[START OF PAGE TEXT]

Personally, I'd go with the 18V-output switching adapter for this kind of thing and derive the rest from switching supplies. I'd look at 12V and 5V ones too.. they might be a lot more availablec/cheaper in relatively small quantities and thus worth adding a bit extra on the rest of the BOM. Maybe you can reduce the analog to +/-10 or +10/-15 or some such thing.

Be careful about the inverting switchers.. some topologies draw massive start-up currents which might drive your SMPS adapter into current limit.

Switching adapters make the product MUCH easier and cheaper to package and ship-- the linear transformers are a bit of a battering ram in the package which requires some care. Assume the box will be drop-kicked off a truck tailgate and you'll be right some portion of the time.

What kind of DC-DC modules add $100 to the BOM!? A VASD2-S5-D15-SIP is under $6 in 100's and provides isolated +/-15V at 2W from 5V in. An advantage to using 5V in is that you can use a USB-style plug and adapter. Getting the PD bias could use a boost converter (which only requires a standard inductor). Or use 2-3 of the 1W isolated +/-15V version in series for 60-90V but that will run another $12. Those numbers can be beat for higher quantities, that's just Digikey prices.

Reply to
Spehro Pefhany

Sure it's not 3.3V?

Plus you never know what their EMI footprint will be or when the day comes where the mfg has this brilliant idea to save a couple pennies, and then all hell breaks loose in your signal processing.

Yup. Provided the +18V are robust (as in "laptop supply") I'd do it thaddaway:

a. Buck switcher IC with internal switch to deliver the logic supply voltage. Doesn't have to be a sync buck.

[END OF PAGE TEXT]

- _GIVEN INSTRUCTION_
In the power supply discussion, what output does the VASD2-S5-D15-SIP module provide, and from what input voltage?

[START OF EXCERPTED DATA]

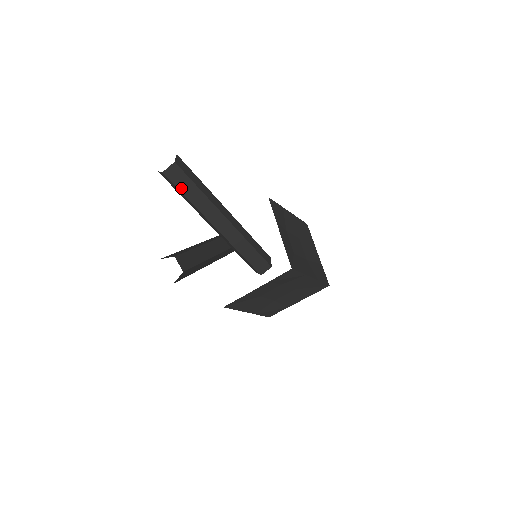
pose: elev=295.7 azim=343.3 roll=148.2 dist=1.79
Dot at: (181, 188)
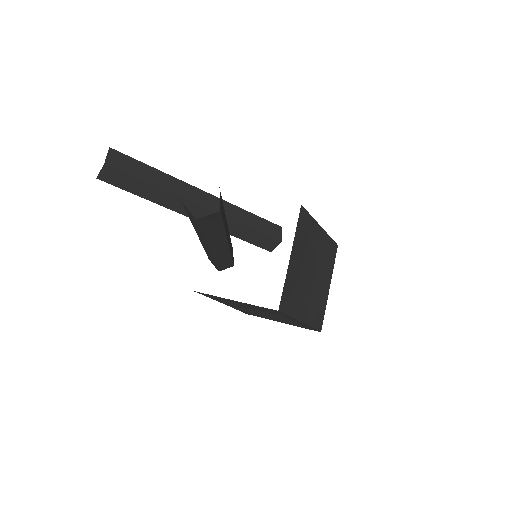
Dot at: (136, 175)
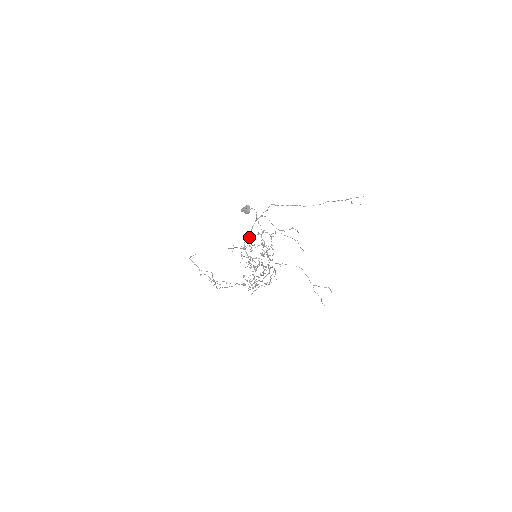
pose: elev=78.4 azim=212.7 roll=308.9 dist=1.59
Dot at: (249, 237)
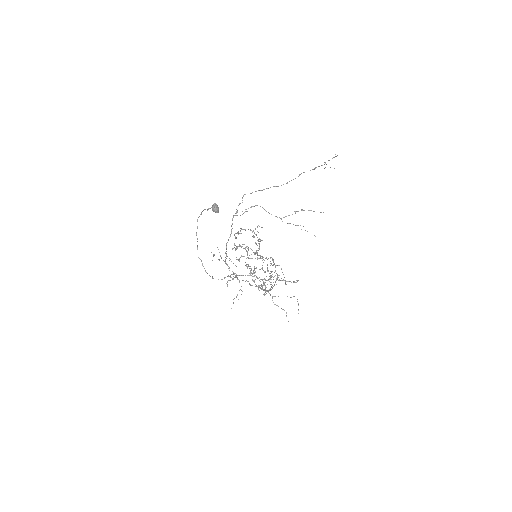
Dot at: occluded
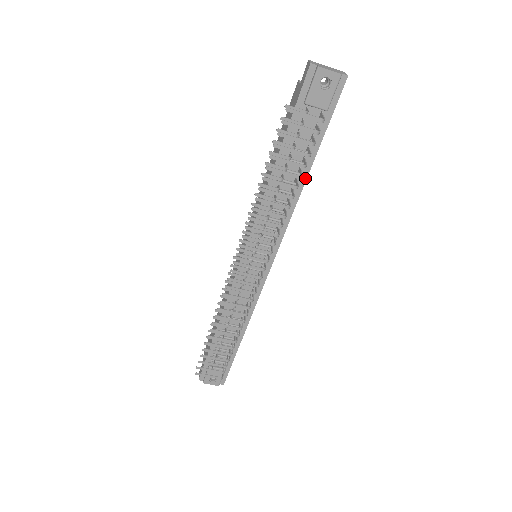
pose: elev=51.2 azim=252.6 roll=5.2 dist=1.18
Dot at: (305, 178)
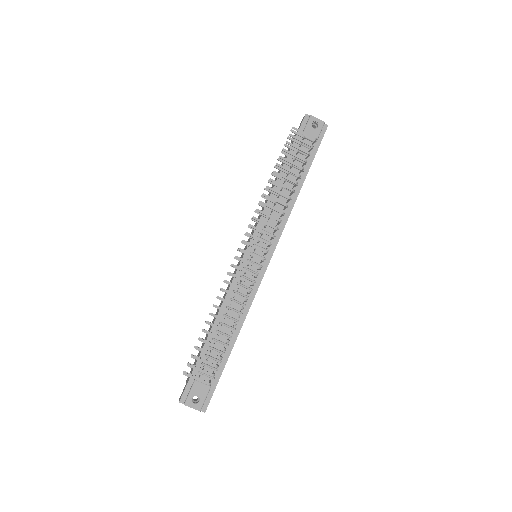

[END OF EXCERPTED DATA]

- _PROBLEM SOLUTION_
It provides isolated +/-15V at 2W from a 5V input.